K.S.A. 2018 Supp. 75-2949(g) prohibits retaliatory actions "because of the employee's 
proper use of the appeal procedure," meaning because of the employee's appeal to the 
Civil Service Board. A private employee cannot appeal to the Civil Service Board 
because that remedy is exclusive to public employees. See K.S.A. 2018 Supp. 75-
2949(f); K.S.A. 2018 Supp. 75-2929d(a) (authorizing the Civil Service Board to hear 
appeals "concerning demotion, dismissal or suspension of a permanent employee in the 
classified service"); K.S.A. 2018 Supp. 75-2935 (dividing the civil service of the State of 
Kansas into classified and unclassified services). 
 
To confront this reality, the majority analogizes to circumstances in which a 
private actor—subject to general tort principles—could be liable for similar acts, even if 
the state actor's specific conduct is exclusively governmental. See slip op. at 22-24. Thus, 
the majority reasons, we must assume in this case that "a private employer did retaliate 
against an employee for appealing" to the Civil Service Board and then ask whether, 
according to general tort principles, the private employer would "be liable for doing so?" 

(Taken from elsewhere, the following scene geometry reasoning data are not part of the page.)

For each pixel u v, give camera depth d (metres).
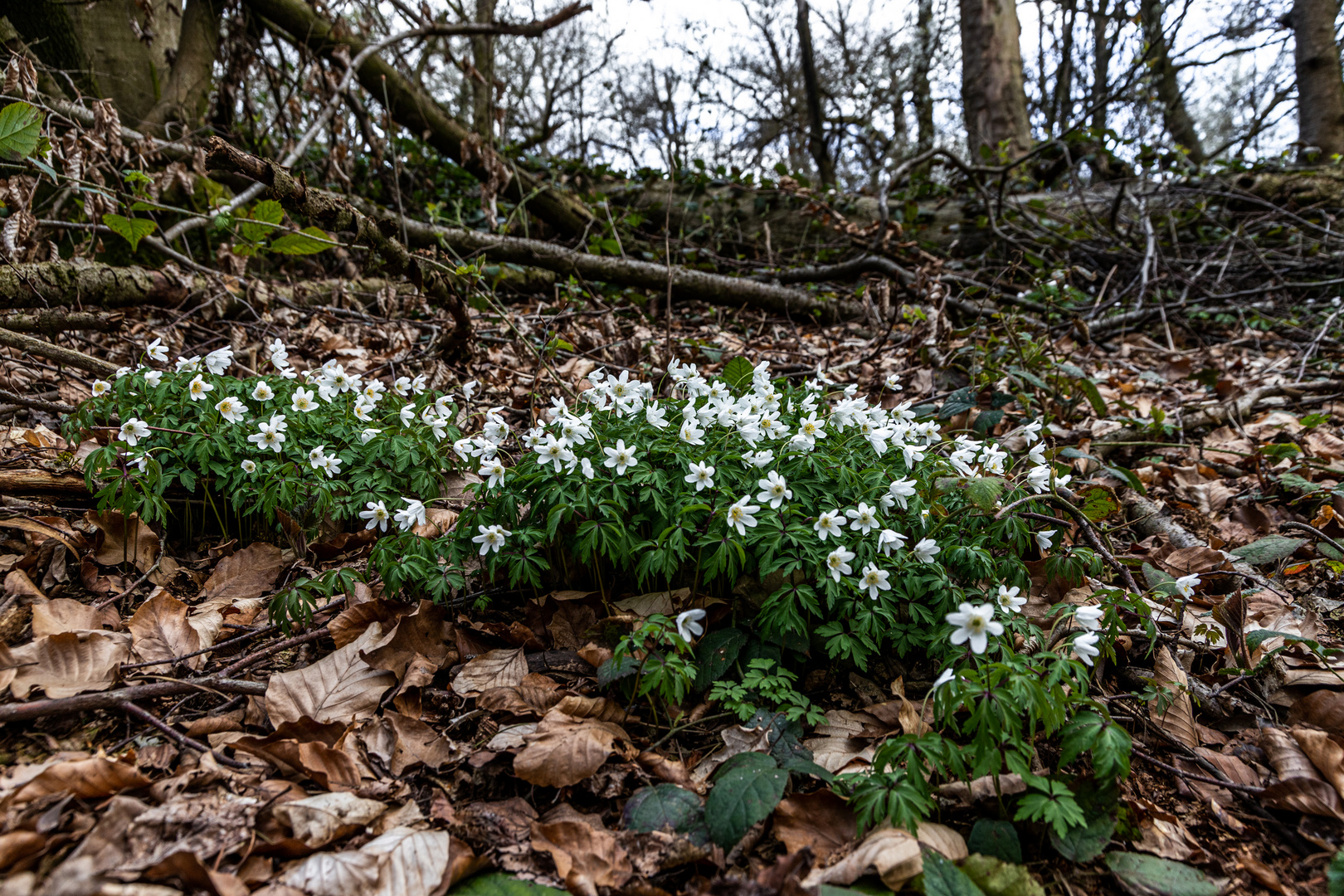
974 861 1.88
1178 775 2.25
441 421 3.43
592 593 2.89
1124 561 2.98
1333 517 3.78
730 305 8.04
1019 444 4.50
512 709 2.43
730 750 2.30
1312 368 6.40
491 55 8.46
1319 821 2.12
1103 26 16.98
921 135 21.89
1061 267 8.28
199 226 6.56
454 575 2.72
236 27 7.69
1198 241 9.66
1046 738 2.38
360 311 6.54
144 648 2.54
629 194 10.91
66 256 6.21
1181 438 5.09
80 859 1.66
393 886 1.76
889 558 2.56
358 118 7.79
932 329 5.67
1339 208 9.59
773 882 1.82
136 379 3.25
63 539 2.91
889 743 2.02
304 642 2.71
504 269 7.59
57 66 6.93
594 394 3.18
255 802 1.93
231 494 3.11
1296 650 2.75
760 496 2.58
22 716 2.04
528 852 1.95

Slip op. at 22. The majority is willing to overlook the real-world impossibility of this 
scenario because "generally applicable negligence law can make a governmental entity 
liable for carelessly performing an act that is exclusively governmental in character and 
41 
 
 
 
which no private person could perform." Slip op. at 24. So, for example, "the generally 
applicable law of employment-related torts might make a governmental entity liable for 
breaching a legal duty directing its conduct within its own employment relationships, 
even if the act that constitutes the breach could only occur in the context of government 
employment." Slip op. at 24. 
 
But there is no "generally applicable negligence law" for us to turn to here. Indeed, 
before today, there was no common-law tort of retaliation springing from the "strongly 
held state public policy" embedded in K.S.A. 2018 Supp. 75-2949(g). Slip op. at 19-20. 

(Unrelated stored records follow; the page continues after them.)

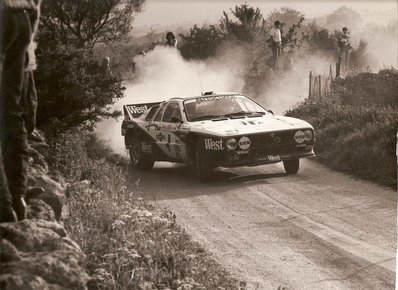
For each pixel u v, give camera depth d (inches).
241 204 601.0
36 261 200.8
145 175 770.8
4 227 216.5
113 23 1428.4
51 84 588.4
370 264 425.7
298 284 392.5
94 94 616.1
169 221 462.9
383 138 773.3
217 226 526.6
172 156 756.6
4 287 186.2
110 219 395.5
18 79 242.5
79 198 422.3
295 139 711.1
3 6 223.0
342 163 765.9
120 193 514.0
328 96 1101.1
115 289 291.1
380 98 1060.5
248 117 746.8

The majority has recognized the tort here for the first time, based exclusively on that 
embedded public policy. And herein lies the problem—the public policy as declared by 
the Legislature and relied on by the majority does not apply to private employers. The 
majority has, without statutory foundation, simply extended K.S.A. 2018 Supp. 75-
2949(g)'s public policy to private employers to recognize and enforce a brand new tort 
against the State—a tort for which the state has never waived its sovereign immunity. 
 
It may seem counterintuitive to say a public employee cannot sue the State when 
the State violates a public policy embodied in the Civil Service Act. The majority is 
understandably uncomfortable with this outcome. But whether the State's choice to waive 
(or not waive) sovereign immunity in any given circumstance makes good sense 
shouldn't be our concern. See, e.g., Virginia Office for Protection and Advocacy v. 

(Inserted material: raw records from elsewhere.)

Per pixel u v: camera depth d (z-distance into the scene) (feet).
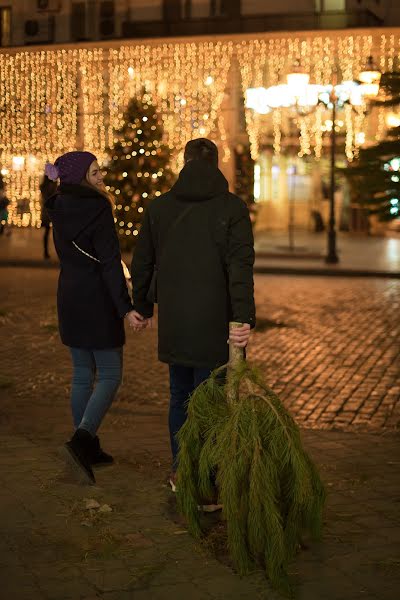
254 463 14.25
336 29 108.37
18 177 128.26
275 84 113.19
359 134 82.33
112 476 19.62
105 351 19.47
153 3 129.29
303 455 14.76
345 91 93.40
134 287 18.06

Stewart, 563 U.S. 247, 253, 131 S. Ct. 1632, 179 L. Ed. 2d 675 (2011) ("A State may 
waive its sovereign immunity at its pleasure."). The State has the power to both create 
and subject itself as an employer to certain policies—such as K.S.A. 2018 Supp. 75-
2949(g)'s policy against retaliation for appeals to the Civil Service Board—and to define 
the remedies for violating those policies. See K.S.A. 75-2957 (imposing misdemeanor 
penalty for any willful violation of the Act).  
 
42 
 
 
 
In sum, the State of Kansas has only waived its immunity from liability for the 
wrongful acts or omissions of its employees in circumstances where a private employer 
could likewise be liable. There is no public policy applicable to private employers 
embedded in K.S.A. 2018 Supp. 75-2949(g). Therefore, a private employer cannot be 
subject to this tort. And because the tort itself cannot apply to private employers, the 
State is immune from Hill's claim.  
 
I respectfully dissent. 
 
LUCKERT, J., joins the foregoing dissenting opinion.